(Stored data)
####

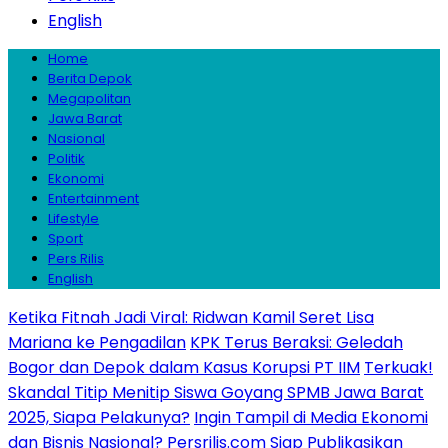
English
Home
Berita Depok
Megapolitan
Jawa Barat
Nasional
Politik
Ekonomi
Entertainment
Lifestyle
Sport
Pers Rilis
English
Ketika Fitnah Jadi Viral: Ridwan Kamil Seret Lisa
Mariana ke Pengadilan
KPK Terus Beraksi: Geledah
Bogor dan Depok dalam Kasus Korupsi PT IIM
Terkuak!
Skandal Titip Menitip Siswa Goyang SPMB Jawa Barat
2025, Siapa Pelakunya?
Ingin Tampil di Media Ekonomi
dan Bisnis Nasional? Persrilis.com Siap Publikasikan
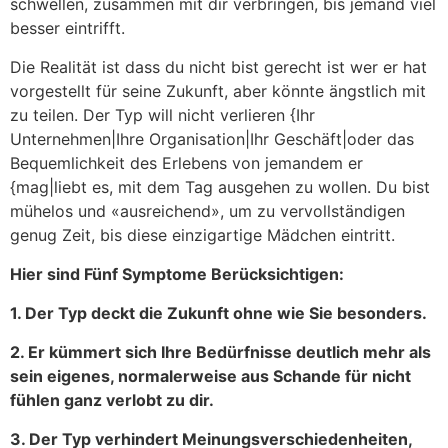
schwellen, zusammen mit dir verbringen, bis jemand viel
besser eintrifft.
Die Realität ist dass du nicht bist gerecht ist wer er hat
vorgestellt für seine Zukunft, aber könnte ängstlich mit
zu teilen. Der Typ will nicht verlieren {Ihr
Unternehmen|Ihre Organisation|Ihr Geschäft|oder das
Bequemlichkeit des Erlebens von jemandem er
{mag|liebt es, mit dem Tag ausgehen zu wollen. Du bist
mühelos und «ausreichend», um zu vervollständigen
genug Zeit, bis diese einzigartige Mädchen eintritt.
Hier sind Fünf Symptome Berücksichtigen:
1. Der Typ deckt die Zukunft ohne wie Sie besonders.
2. Er kümmert sich Ihre Bedürfnisse deutlich mehr als
sein eigenes, normalerweise aus Schande für nicht
fühlen ganz verlobt zu dir.
3. Der Typ verhindert Meinungsverschiedenheiten,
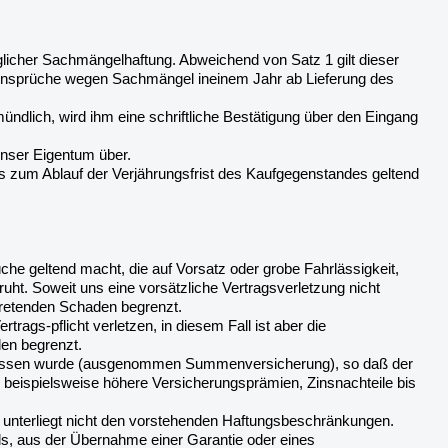
glicher Sachmängelhaftung. Abweichend von Satz 1 gilt dieser
n Ansprüche wegen Sachmängel ineinem Jahr ab Lieferung des
ündlich, wird ihm eine schriftliche Bestätigung über den Eingang
unser Eigentum über.
 zum Ablauf der Verjährungsfrist des Kaufgegenstandes geltend
e geltend macht, die auf Vorsatz oder grobe Fahrlässigkeit,
eruht. Soweit uns eine vorsätzliche Vertragsverletzung nicht
tretenden Schaden begrenzt.
rags-pflicht verletzen, in diesem Fall ist aber die
en begrenzt.
chlossen wurde (ausgenommen Summenversicherung), so daß der
e beispielsweise höhere Versicherungsprämien, Zinsnachteile bis
 unterliegt nicht den vorstehenden Haftungsbeschränkungen.
ls, aus der Übernahme einer Garantie oder eines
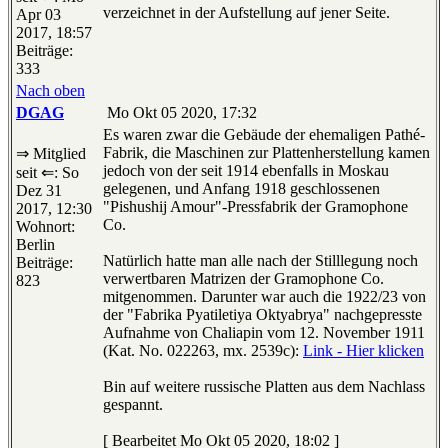
verzeichnet in der Aufstellung auf jener Seite.
Apr 03
2017, 18:57
Beiträge:
333
Nach oben
DGAG
Mo Okt 05 2020, 17:32
Es waren zwar die Gebäude der ehemaligen Pathé-
Fabrik, die Maschinen zur Plattenherstellung kamen
⇒ Mitglied
jedoch von der seit 1914 ebenfalls in Moskau
seit ⇐: So
gelegenen, und Anfang 1918 geschlossenen
Dez 31
"Pishushij Amour"-Pressfabrik der Gramophone
2017, 12:30
Co.
Wohnort:
Berlin
Natürlich hatte man alle nach der Stilllegung noch
Beiträge:
verwertbaren Matrizen der Gramophone Co.
823
mitgenommen. Darunter war auch die 1922/23 von
der "Fabrika Pyatiletiya Oktyabrya" nachgepresste
Aufnahme von Chaliapin vom 12. November 1911
(Kat. No. 022263, mx. 2539c):
Link - Hier klicken
Bin auf weitere russische Platten aus dem Nachlass
gespannt.
[ Bearbeitet Mo Okt 05 2020, 18:02 ]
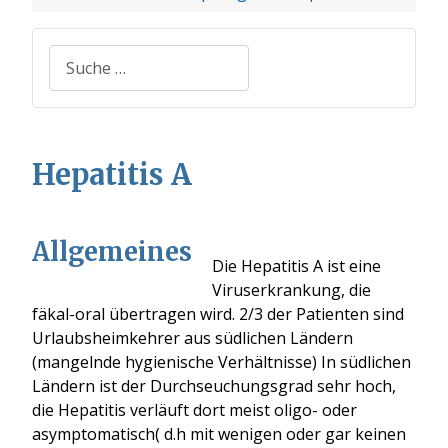
Suchen
Hepatitis A
Allgemeines
Die Hepatitis A ist eine
Viruserkrankung, die
fäkal-oral übertragen wird. 2/3 der Patienten sind
Urlaubsheimkehrer aus südlichen Ländern
(mangelnde hygienische Verhältnisse) In südlichen
Ländern ist der Durchseuchungsgrad sehr hoch,
die Hepatitis verläuft dort meist oligo- oder
asymptomatisch( d.h mit wenigen oder gar keinen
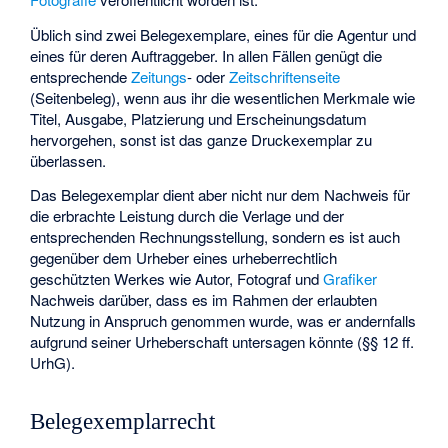
Üblich sind zwei Belegexemplare, eines für die Agentur und
eines für deren Auftraggeber. In allen Fällen genügt die
entsprechende
Zeitungs
- oder
Zeitschriftenseite
(Seitenbeleg), wenn aus ihr die wesentlichen Merkmale wie
Titel, Ausgabe, Platzierung und Erscheinungsdatum
hervorgehen, sonst ist das ganze Druckexemplar zu
überlassen.
Das Belegexemplar dient aber nicht nur dem Nachweis für
die erbrachte Leistung durch die Verlage und der
entsprechenden Rechnungsstellung, sondern es ist auch
gegenüber dem Urheber eines urheberrechtlich
geschützten Werkes wie Autor, Fotograf und
Grafiker
Nachweis darüber, dass es im Rahmen der erlaubten
Nutzung in Anspruch genommen wurde, was er andernfalls
aufgrund seiner Urheberschaft untersagen könnte (§§ 12 ff.
UrhG).
Belegexemplarrecht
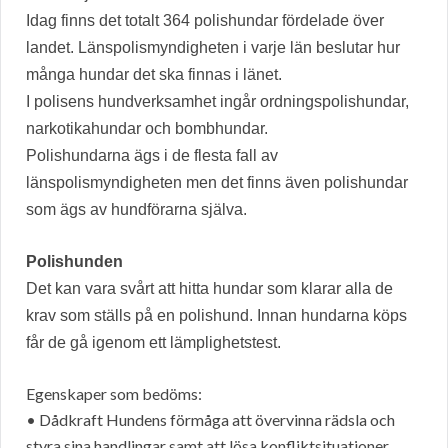
Idag finns det totalt 364 polishundar fördelade över
landet. Länspolismyndigheten i varje län beslutar hur
många hundar det ska finnas i länet.
I polisens hundverksamhet ingår ordningspolishundar,
narkotikahundar och bombhundar.
Polishundarna ägs i de flesta fall av
länspolismyndigheten men det finns även polishundar
som ägs av hundförarna själva.
Polishunden
Det kan vara svårt att hitta hundar som klarar alla de
krav som ställs på en polishund. Innan hundarna köps
får de gå igenom ett lämplighetstest.
Egenskaper som bedöms:
• Dådkraft Hundens förmåga att övervinna rädsla och
styra sina handlingar samt att lösa konfliktsituationer.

####

__Exercise requirements__. Your task is to write out, exactly, the line that contains "Det kan vara" and each line after it to the end of the data, with no other lines.

__Exercise result__.
Det kan vara svårt att hitta hundar som klarar alla de
krav som ställs på en polishund. Innan hundarna köps
får de gå igenom ett lämplighetstest.
Egenskaper som bedöms:
• Dådkraft Hundens förmåga att övervinna rädsla och
styra sina handlingar samt att lösa konfliktsituationer.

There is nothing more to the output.